Aim of the task: Retype only the lines running from the beginning of the entries below to the line with "29: (313, 328, 0.88)", both included. Do not include pictures.

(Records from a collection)
------------------------------------------------------------------------
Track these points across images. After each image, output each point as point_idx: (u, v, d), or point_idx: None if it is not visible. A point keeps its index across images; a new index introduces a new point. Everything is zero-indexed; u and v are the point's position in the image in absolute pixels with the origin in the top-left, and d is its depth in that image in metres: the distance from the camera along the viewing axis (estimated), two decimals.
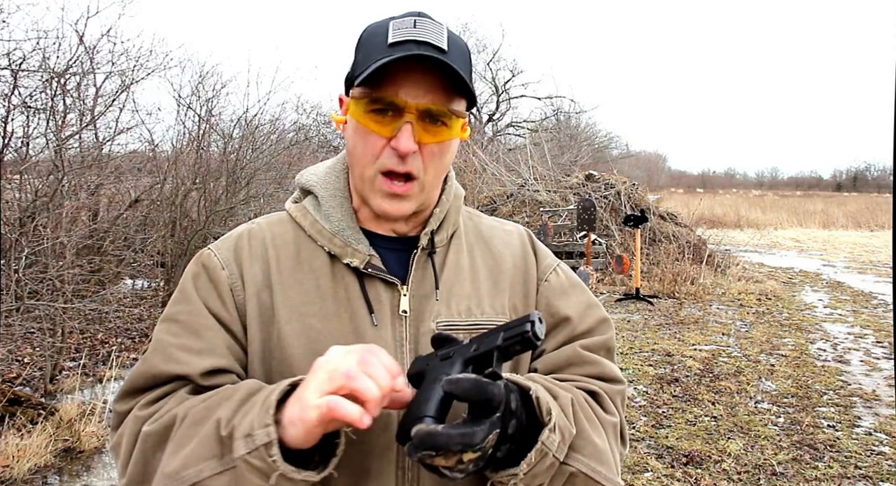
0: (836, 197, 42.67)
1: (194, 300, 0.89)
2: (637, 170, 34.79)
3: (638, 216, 8.86)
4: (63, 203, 5.56)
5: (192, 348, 0.86)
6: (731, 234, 15.61)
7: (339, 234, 0.92)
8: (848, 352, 6.34)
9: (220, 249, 0.94)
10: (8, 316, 4.71)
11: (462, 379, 0.67)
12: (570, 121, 24.39)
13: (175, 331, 0.88)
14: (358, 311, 0.89)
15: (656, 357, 5.93)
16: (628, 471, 3.60)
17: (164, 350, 0.86)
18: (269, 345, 0.88)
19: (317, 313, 0.89)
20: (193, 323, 0.88)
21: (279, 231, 0.95)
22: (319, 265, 0.91)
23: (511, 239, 1.03)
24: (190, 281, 0.92)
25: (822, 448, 3.98)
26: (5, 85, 5.36)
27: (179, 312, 0.89)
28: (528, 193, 12.27)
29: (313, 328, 0.88)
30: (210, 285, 0.90)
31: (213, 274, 0.91)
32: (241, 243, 0.94)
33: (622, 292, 9.11)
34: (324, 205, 0.94)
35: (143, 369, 0.87)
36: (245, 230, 0.96)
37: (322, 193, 0.95)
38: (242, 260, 0.92)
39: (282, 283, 0.90)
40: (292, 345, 0.87)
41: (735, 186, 69.75)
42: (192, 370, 0.85)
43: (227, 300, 0.89)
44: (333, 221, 0.93)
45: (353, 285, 0.90)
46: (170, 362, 0.85)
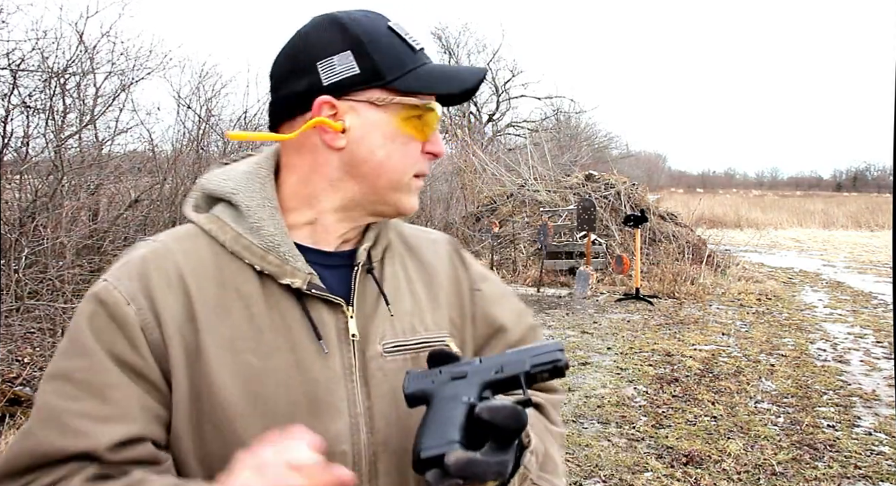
0: (836, 197, 42.65)
1: (93, 350, 0.71)
2: (637, 170, 34.78)
3: (638, 216, 8.85)
4: (63, 203, 5.56)
5: (95, 415, 0.69)
6: (731, 234, 15.61)
7: (272, 250, 0.78)
8: (848, 352, 6.34)
9: (121, 279, 0.75)
10: (8, 316, 4.71)
11: (503, 408, 0.63)
12: (570, 121, 24.41)
13: (70, 393, 0.70)
14: (300, 340, 0.78)
15: (656, 357, 5.93)
16: (628, 471, 3.60)
17: (58, 419, 0.69)
18: (197, 390, 0.74)
19: (253, 347, 0.76)
20: (94, 381, 0.70)
21: (191, 248, 0.79)
22: (249, 289, 0.78)
23: (439, 249, 0.96)
24: (85, 326, 0.73)
25: (821, 448, 3.97)
26: (5, 85, 5.37)
27: (74, 368, 0.71)
28: (528, 193, 12.27)
29: (250, 366, 0.75)
30: (113, 327, 0.72)
31: (117, 312, 0.73)
32: (147, 269, 0.76)
33: (622, 292, 9.11)
34: (250, 216, 0.79)
35: (28, 446, 0.68)
36: (148, 252, 0.78)
37: (246, 202, 0.80)
38: (152, 290, 0.74)
39: (207, 314, 0.75)
40: (226, 387, 0.74)
41: (735, 186, 69.74)
42: (98, 444, 0.68)
43: (138, 343, 0.72)
44: (265, 236, 0.79)
45: (291, 310, 0.78)
46: (67, 436, 0.68)
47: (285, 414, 0.75)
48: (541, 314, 7.81)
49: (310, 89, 0.79)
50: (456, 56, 24.51)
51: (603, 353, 6.07)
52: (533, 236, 10.80)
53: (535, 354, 0.69)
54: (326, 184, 0.82)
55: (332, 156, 0.81)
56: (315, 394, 0.77)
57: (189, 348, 0.74)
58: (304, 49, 0.80)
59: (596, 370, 5.48)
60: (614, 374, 5.39)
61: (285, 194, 0.83)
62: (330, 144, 0.80)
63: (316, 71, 0.79)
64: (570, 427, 4.20)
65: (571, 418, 4.37)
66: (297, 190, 0.82)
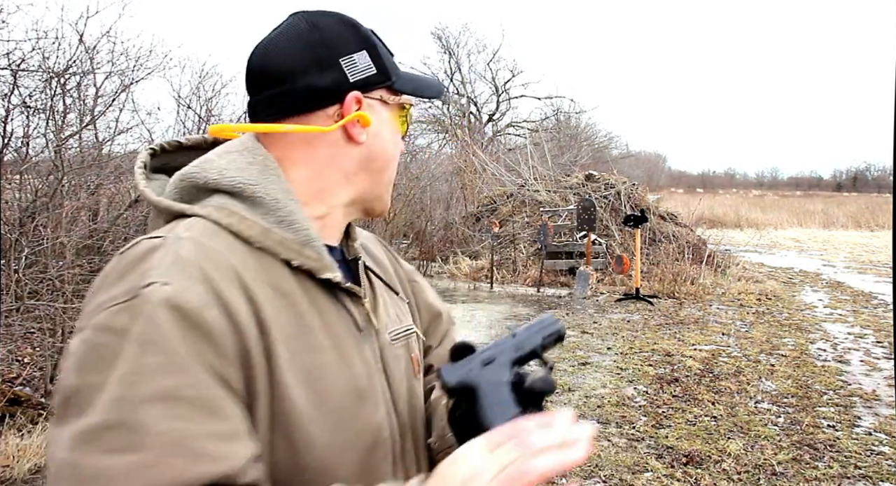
0: (836, 197, 42.68)
1: (189, 364, 0.64)
2: (637, 170, 34.80)
3: (638, 216, 8.86)
4: (63, 203, 5.56)
5: (220, 434, 0.63)
6: (730, 234, 15.60)
7: (308, 244, 0.77)
8: (848, 352, 6.34)
9: (183, 281, 0.67)
10: (8, 316, 4.71)
11: (546, 379, 0.75)
12: (570, 121, 24.41)
13: (185, 414, 0.62)
14: (340, 334, 0.78)
15: (656, 357, 5.93)
16: (628, 471, 3.60)
17: (183, 444, 0.60)
18: (271, 395, 0.70)
19: (305, 346, 0.74)
20: (204, 397, 0.63)
21: (224, 245, 0.73)
22: (288, 286, 0.75)
23: (377, 245, 1.01)
24: (173, 337, 0.64)
25: (822, 448, 3.97)
26: (5, 85, 5.37)
27: (178, 385, 0.63)
28: (528, 193, 12.27)
29: (308, 366, 0.74)
30: (197, 336, 0.65)
31: (199, 319, 0.65)
32: (206, 268, 0.69)
33: (622, 292, 9.11)
34: (279, 209, 0.77)
35: (159, 479, 0.59)
36: (192, 249, 0.70)
37: (273, 194, 0.77)
38: (221, 292, 0.68)
39: (267, 315, 0.71)
40: (294, 390, 0.71)
41: (735, 186, 69.77)
42: (235, 466, 0.62)
43: (225, 352, 0.66)
44: (298, 230, 0.77)
45: (327, 305, 0.78)
46: (202, 461, 0.61)
47: (341, 410, 0.76)
48: (541, 314, 7.80)
49: (338, 84, 0.80)
50: (456, 56, 24.53)
51: (603, 353, 6.07)
52: (533, 236, 10.80)
53: (541, 329, 0.81)
54: (341, 178, 0.83)
55: (352, 150, 0.82)
56: (359, 386, 0.78)
57: (263, 354, 0.70)
58: (323, 44, 0.80)
59: (596, 370, 5.48)
60: (614, 374, 5.39)
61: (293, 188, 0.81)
62: (356, 138, 0.81)
63: (340, 67, 0.80)
64: None
65: None
66: (309, 184, 0.81)
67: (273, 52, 0.80)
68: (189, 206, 0.77)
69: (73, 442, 0.61)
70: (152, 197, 0.79)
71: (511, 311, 8.02)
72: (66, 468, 0.60)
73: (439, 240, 12.12)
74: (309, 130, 0.79)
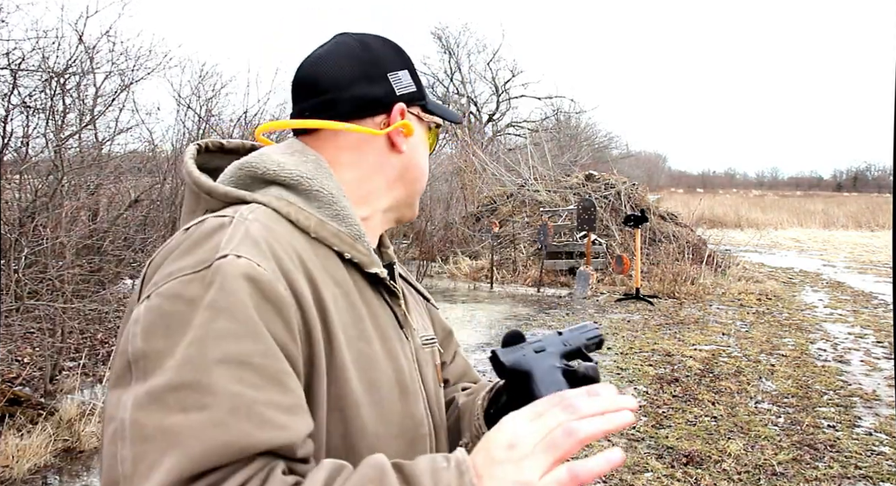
0: (836, 197, 42.69)
1: (263, 334, 0.65)
2: (637, 170, 34.82)
3: (638, 216, 8.85)
4: (63, 203, 5.56)
5: (285, 406, 0.64)
6: (731, 234, 15.60)
7: (360, 239, 0.81)
8: (848, 352, 6.34)
9: (255, 256, 0.68)
10: (8, 316, 4.71)
11: (594, 367, 0.80)
12: (570, 121, 24.42)
13: (253, 381, 0.63)
14: (386, 328, 0.82)
15: (656, 357, 5.93)
16: (628, 471, 3.60)
17: (250, 409, 0.61)
18: (331, 377, 0.73)
19: (359, 335, 0.77)
20: (273, 368, 0.65)
21: (286, 230, 0.76)
22: (341, 276, 0.78)
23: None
24: (249, 305, 0.65)
25: (822, 448, 3.97)
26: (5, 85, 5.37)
27: (250, 352, 0.63)
28: (528, 193, 12.27)
29: (364, 354, 0.77)
30: (269, 308, 0.66)
31: (272, 292, 0.67)
32: (274, 247, 0.71)
33: (622, 292, 9.11)
34: (334, 203, 0.81)
35: (222, 439, 0.60)
36: (263, 229, 0.72)
37: (329, 189, 0.81)
38: (288, 271, 0.70)
39: (327, 300, 0.74)
40: (352, 376, 0.74)
41: (735, 186, 69.78)
42: (297, 437, 0.64)
43: (292, 327, 0.68)
44: (352, 224, 0.81)
45: (374, 299, 0.82)
46: (266, 428, 0.62)
47: (389, 400, 0.79)
48: (541, 314, 7.81)
49: (388, 96, 0.87)
50: (456, 56, 24.52)
51: (603, 353, 6.06)
52: (533, 236, 10.80)
53: (585, 331, 0.87)
54: (384, 183, 0.89)
55: (394, 158, 0.88)
56: (403, 381, 0.81)
57: (322, 335, 0.72)
58: (372, 60, 0.87)
59: None
60: (614, 374, 5.39)
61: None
62: (399, 146, 0.88)
63: (388, 81, 0.87)
64: None
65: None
66: (356, 186, 0.87)
67: (325, 64, 0.87)
68: (249, 193, 0.79)
69: (139, 402, 0.61)
70: (209, 182, 0.80)
71: (511, 311, 8.02)
72: (131, 426, 0.61)
73: (439, 240, 12.12)
74: (363, 131, 0.85)
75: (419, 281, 9.09)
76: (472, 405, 0.95)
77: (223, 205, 0.78)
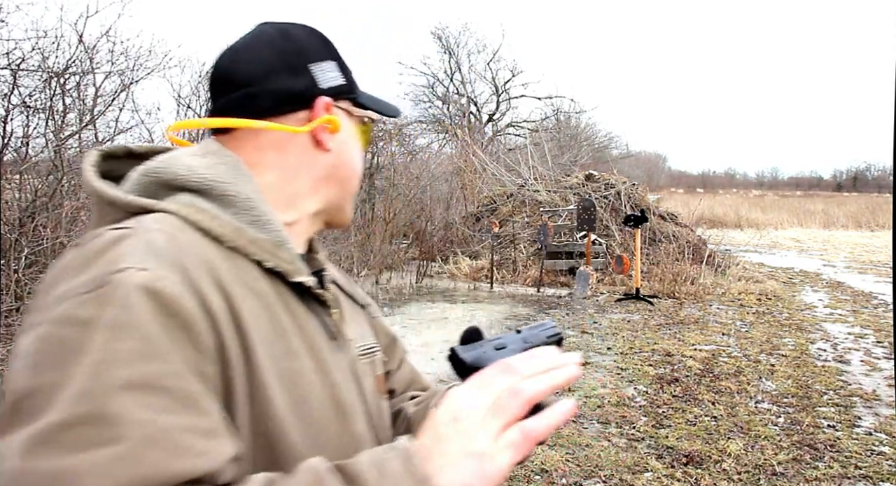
0: (836, 197, 42.71)
1: (170, 353, 0.58)
2: (637, 170, 34.83)
3: (638, 216, 8.86)
4: (63, 203, 5.56)
5: (202, 430, 0.58)
6: (731, 234, 15.60)
7: (282, 246, 0.74)
8: (848, 352, 6.34)
9: (158, 267, 0.61)
10: (8, 316, 4.71)
11: None
12: (570, 121, 24.42)
13: (164, 405, 0.56)
14: (315, 341, 0.75)
15: (656, 357, 5.93)
16: (628, 471, 3.60)
17: (164, 437, 0.55)
18: (251, 398, 0.66)
19: (284, 351, 0.70)
20: (185, 389, 0.58)
21: (195, 239, 0.68)
22: (261, 287, 0.71)
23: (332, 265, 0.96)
24: (152, 323, 0.58)
25: (822, 448, 3.97)
26: (5, 85, 5.37)
27: (159, 374, 0.57)
28: (528, 193, 12.27)
29: (288, 371, 0.70)
30: (174, 325, 0.59)
31: (177, 308, 0.60)
32: (180, 258, 0.64)
33: (622, 292, 9.11)
34: (253, 209, 0.74)
35: (135, 474, 0.53)
36: (167, 239, 0.65)
37: (245, 193, 0.74)
38: (197, 283, 0.63)
39: (244, 314, 0.67)
40: (277, 397, 0.67)
41: (735, 186, 69.82)
42: (217, 463, 0.58)
43: (202, 347, 0.61)
44: (273, 231, 0.74)
45: (300, 310, 0.75)
46: (183, 456, 0.55)
47: (321, 420, 0.73)
48: (541, 314, 7.81)
49: (309, 89, 0.80)
50: (456, 56, 24.51)
51: (603, 353, 6.06)
52: (533, 236, 10.80)
53: (545, 329, 0.83)
54: (311, 184, 0.82)
55: (320, 156, 0.82)
56: (338, 397, 0.76)
57: (239, 353, 0.65)
58: (293, 50, 0.80)
59: (596, 370, 5.48)
60: (614, 374, 5.39)
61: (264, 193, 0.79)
62: (324, 144, 0.81)
63: (310, 73, 0.80)
64: (570, 427, 4.20)
65: (572, 418, 4.36)
66: (279, 189, 0.79)
67: (242, 56, 0.80)
68: (154, 201, 0.71)
69: (27, 447, 0.52)
70: (110, 191, 0.71)
71: (511, 311, 8.02)
72: (18, 478, 0.52)
73: (439, 240, 12.12)
74: (281, 129, 0.78)
75: (419, 281, 9.02)
76: (421, 415, 0.89)
77: (127, 215, 0.69)
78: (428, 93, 24.22)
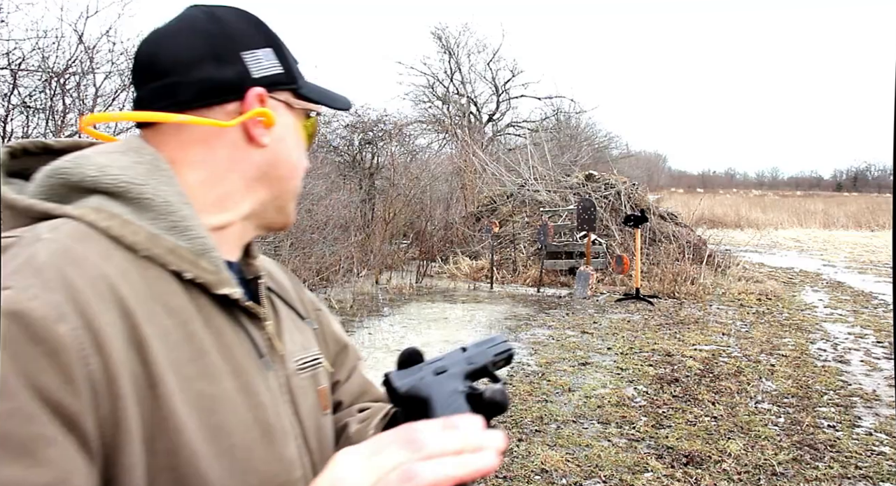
0: (836, 197, 42.74)
1: (15, 388, 0.51)
2: (637, 170, 34.82)
3: (638, 216, 8.85)
4: None
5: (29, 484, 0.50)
6: (731, 234, 15.61)
7: (205, 255, 0.67)
8: (848, 352, 6.34)
9: (32, 287, 0.54)
10: None
11: (501, 390, 0.68)
12: (570, 121, 24.41)
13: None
14: (241, 360, 0.68)
15: (656, 357, 5.93)
16: (628, 471, 3.59)
17: None
18: (152, 433, 0.58)
19: (200, 373, 0.63)
20: (20, 433, 0.50)
21: (100, 250, 0.61)
22: (178, 302, 0.64)
23: (275, 267, 0.91)
24: (7, 350, 0.51)
25: (822, 448, 3.97)
26: (5, 85, 5.37)
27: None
28: (528, 193, 12.27)
29: (204, 396, 0.63)
30: (38, 353, 0.52)
31: (44, 332, 0.52)
32: (68, 275, 0.56)
33: (622, 292, 9.11)
34: (171, 213, 0.66)
35: None
36: (57, 252, 0.58)
37: (165, 196, 0.66)
38: (84, 304, 0.55)
39: (152, 334, 0.60)
40: (187, 424, 0.60)
41: (735, 186, 69.85)
42: None
43: (73, 377, 0.53)
44: (194, 237, 0.66)
45: (224, 326, 0.68)
46: None
47: (243, 446, 0.66)
48: (541, 314, 7.81)
49: (240, 79, 0.72)
50: (456, 56, 24.50)
51: (603, 353, 6.06)
52: (533, 236, 10.80)
53: (492, 346, 0.78)
54: (242, 184, 0.74)
55: (253, 153, 0.74)
56: (265, 419, 0.69)
57: (139, 382, 0.57)
58: (223, 36, 0.72)
59: (596, 370, 5.48)
60: (614, 374, 5.39)
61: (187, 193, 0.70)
62: (258, 139, 0.73)
63: (242, 61, 0.72)
64: (570, 427, 4.20)
65: (571, 418, 4.37)
66: (207, 190, 0.71)
67: (166, 41, 0.72)
68: (58, 206, 0.63)
69: None
70: (9, 194, 0.64)
71: (511, 311, 8.01)
72: None
73: (439, 240, 12.12)
74: (205, 123, 0.70)
75: (419, 281, 8.98)
76: (363, 435, 0.83)
77: (30, 221, 0.62)
78: (428, 93, 24.20)
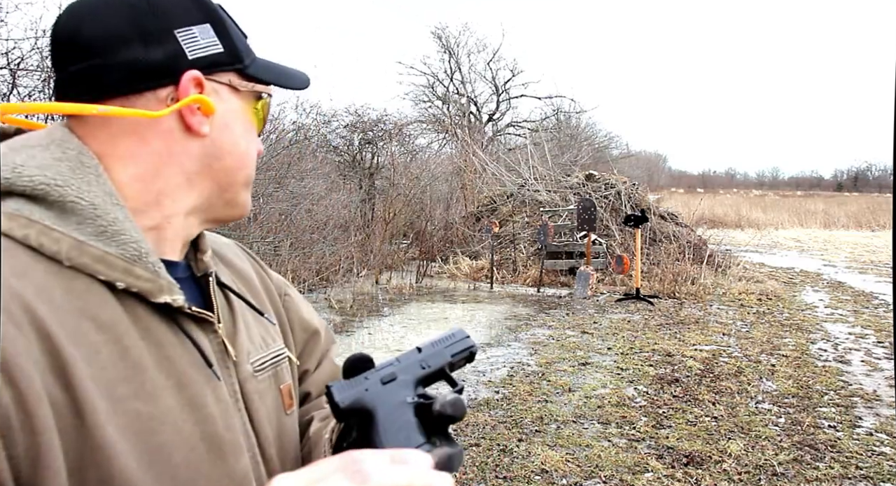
0: (836, 197, 42.74)
1: None
2: (637, 170, 34.83)
3: (638, 216, 8.85)
4: None
5: None
6: (731, 234, 15.60)
7: (139, 261, 0.60)
8: (849, 352, 6.33)
9: None
10: None
11: (457, 401, 0.62)
12: (570, 121, 24.41)
13: None
14: (185, 371, 0.62)
15: (656, 357, 5.92)
16: (628, 471, 3.59)
17: None
18: (78, 465, 0.53)
19: (136, 391, 0.57)
20: None
21: (16, 265, 0.55)
22: (109, 315, 0.58)
23: (238, 253, 0.86)
24: None
25: (822, 449, 3.97)
26: (4, 85, 5.36)
27: None
28: (528, 193, 12.26)
29: (140, 416, 0.57)
30: None
31: None
32: None
33: (622, 292, 9.10)
34: (99, 217, 0.59)
35: None
36: None
37: (89, 198, 0.60)
38: None
39: (76, 358, 0.54)
40: (118, 451, 0.54)
41: (735, 186, 69.88)
42: None
43: None
44: (126, 243, 0.60)
45: (166, 335, 0.62)
46: None
47: (186, 465, 0.60)
48: (541, 314, 7.80)
49: (172, 61, 0.64)
50: (456, 56, 24.50)
51: (603, 353, 6.06)
52: (533, 236, 10.80)
53: (449, 344, 0.71)
54: (182, 178, 0.67)
55: (191, 144, 0.66)
56: (214, 433, 0.64)
57: (62, 411, 0.52)
58: (153, 11, 0.64)
59: (596, 370, 5.47)
60: (614, 374, 5.38)
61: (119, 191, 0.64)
62: (196, 129, 0.66)
63: (175, 40, 0.65)
64: (570, 427, 4.20)
65: (571, 418, 4.36)
66: (141, 186, 0.64)
67: (87, 17, 0.63)
68: None
69: None
70: None
71: (511, 311, 8.01)
72: None
73: (439, 240, 12.12)
74: (131, 114, 0.62)
75: (419, 281, 8.97)
76: (319, 436, 0.78)
77: None
78: (428, 93, 24.20)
------------------------------------------------------------------------
Answer for this exercise:
Track these points across images. After each image, output each point as point_idx: (u, v, d), or point_idx: None if it is not visible. A point keeps its index across images; a new index introduces a new point. Everything is zero-indexed; u and v are the point's position in the image in absolute pixels with the origin in the top-left, and d is its depth in that image in metres: the distance from the camera along the viewing axis (estimated), two decimals.
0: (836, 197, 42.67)
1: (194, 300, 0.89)
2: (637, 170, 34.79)
3: (638, 216, 8.86)
4: (63, 203, 5.56)
5: (192, 348, 0.86)
6: (731, 234, 15.61)
7: (339, 234, 0.92)
8: (848, 352, 6.34)
9: (220, 249, 0.94)
10: (8, 316, 4.71)
11: (462, 379, 0.67)
12: (570, 121, 24.39)
13: (175, 331, 0.88)
14: (358, 311, 0.89)
15: (656, 357, 5.93)
16: (628, 471, 3.60)
17: (164, 350, 0.86)
18: (269, 345, 0.88)
19: (317, 313, 0.89)
20: (193, 323, 0.88)
21: (279, 231, 0.95)
22: (319, 265, 0.91)
23: (511, 239, 1.03)
24: (190, 281, 0.92)
25: (822, 448, 3.98)
26: (5, 85, 5.36)
27: (179, 312, 0.89)
28: (528, 193, 12.27)
29: (313, 328, 0.88)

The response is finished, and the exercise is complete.